No todo es dinero en la ecuación. Hay voces que advierten de que fijar la educación universitaria únicamente en el retorno económico puede ser reductivo. La crítica señala que la formación liberal y las humanidades, aunque con menor ROI en términos estrictamente monetarios, aportan habilidades como pensamiento crítico, creatividad y capacidad de adaptación, que también resultan valiosas en el mundo laboral y en la vida cívica.

A su vez, una parte de la muestra internacional incluye a estudiantes que no terminaron sus carreras; la no finalización afecta de manera significativa el rendimiento económico a largo plazo, recordando que la elección debe hacerse con seriedad y planificación.

En suma, para el promedio de la población, la universidad sigue siendo una inversión razonable si se eligen bien las carreras y se maneja con cuidado la financiación.

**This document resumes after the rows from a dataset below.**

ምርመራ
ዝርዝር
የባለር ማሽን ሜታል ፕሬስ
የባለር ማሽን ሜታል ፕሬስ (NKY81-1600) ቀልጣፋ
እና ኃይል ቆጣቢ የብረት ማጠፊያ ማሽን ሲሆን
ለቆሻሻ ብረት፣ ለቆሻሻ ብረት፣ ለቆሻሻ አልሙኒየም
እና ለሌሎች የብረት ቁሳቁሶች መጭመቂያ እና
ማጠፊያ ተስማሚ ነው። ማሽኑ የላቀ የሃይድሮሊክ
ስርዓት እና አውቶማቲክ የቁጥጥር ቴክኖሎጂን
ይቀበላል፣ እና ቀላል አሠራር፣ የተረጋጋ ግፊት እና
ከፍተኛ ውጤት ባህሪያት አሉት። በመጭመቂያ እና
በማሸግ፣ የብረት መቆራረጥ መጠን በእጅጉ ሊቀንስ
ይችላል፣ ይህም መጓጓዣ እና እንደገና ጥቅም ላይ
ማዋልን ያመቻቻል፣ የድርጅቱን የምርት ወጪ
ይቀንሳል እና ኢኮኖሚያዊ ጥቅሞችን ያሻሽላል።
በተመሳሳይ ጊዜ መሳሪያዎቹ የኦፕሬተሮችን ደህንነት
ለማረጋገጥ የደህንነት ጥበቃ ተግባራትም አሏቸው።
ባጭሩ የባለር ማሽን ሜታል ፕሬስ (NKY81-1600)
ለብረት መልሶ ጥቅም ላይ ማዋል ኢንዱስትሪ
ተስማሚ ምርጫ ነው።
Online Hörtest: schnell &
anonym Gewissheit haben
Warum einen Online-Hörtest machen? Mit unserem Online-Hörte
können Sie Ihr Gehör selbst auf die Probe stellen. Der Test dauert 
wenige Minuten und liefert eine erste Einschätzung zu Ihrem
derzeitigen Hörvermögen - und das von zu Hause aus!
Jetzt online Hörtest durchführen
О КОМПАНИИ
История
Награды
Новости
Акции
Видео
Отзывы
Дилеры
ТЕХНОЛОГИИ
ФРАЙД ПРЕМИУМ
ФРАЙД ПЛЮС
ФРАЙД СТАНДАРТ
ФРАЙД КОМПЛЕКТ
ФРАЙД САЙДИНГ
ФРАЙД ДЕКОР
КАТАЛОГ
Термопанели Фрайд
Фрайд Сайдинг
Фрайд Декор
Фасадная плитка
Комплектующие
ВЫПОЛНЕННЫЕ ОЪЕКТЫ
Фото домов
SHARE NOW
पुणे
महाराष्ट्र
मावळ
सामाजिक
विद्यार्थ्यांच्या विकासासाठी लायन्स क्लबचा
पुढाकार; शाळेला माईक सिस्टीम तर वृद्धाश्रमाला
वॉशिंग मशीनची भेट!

Pero la clave está en comparar opciones: estudiar una carrera con alta demanda y buenos salarios, aprovechar las ayudas y becas, y considerar alternativas como la formación profesional o los estudios técnicos cuando se busca entrar en el mercado laboral con menor endeudamiento.

En definitiva, la decisión debe ser individual, basada en objetivos laborales y capacidades, y contextualizada en un entorno de costes que, pese a haber disminuido en algunos casos, sigue siendo un factor determinante para muchos hogares.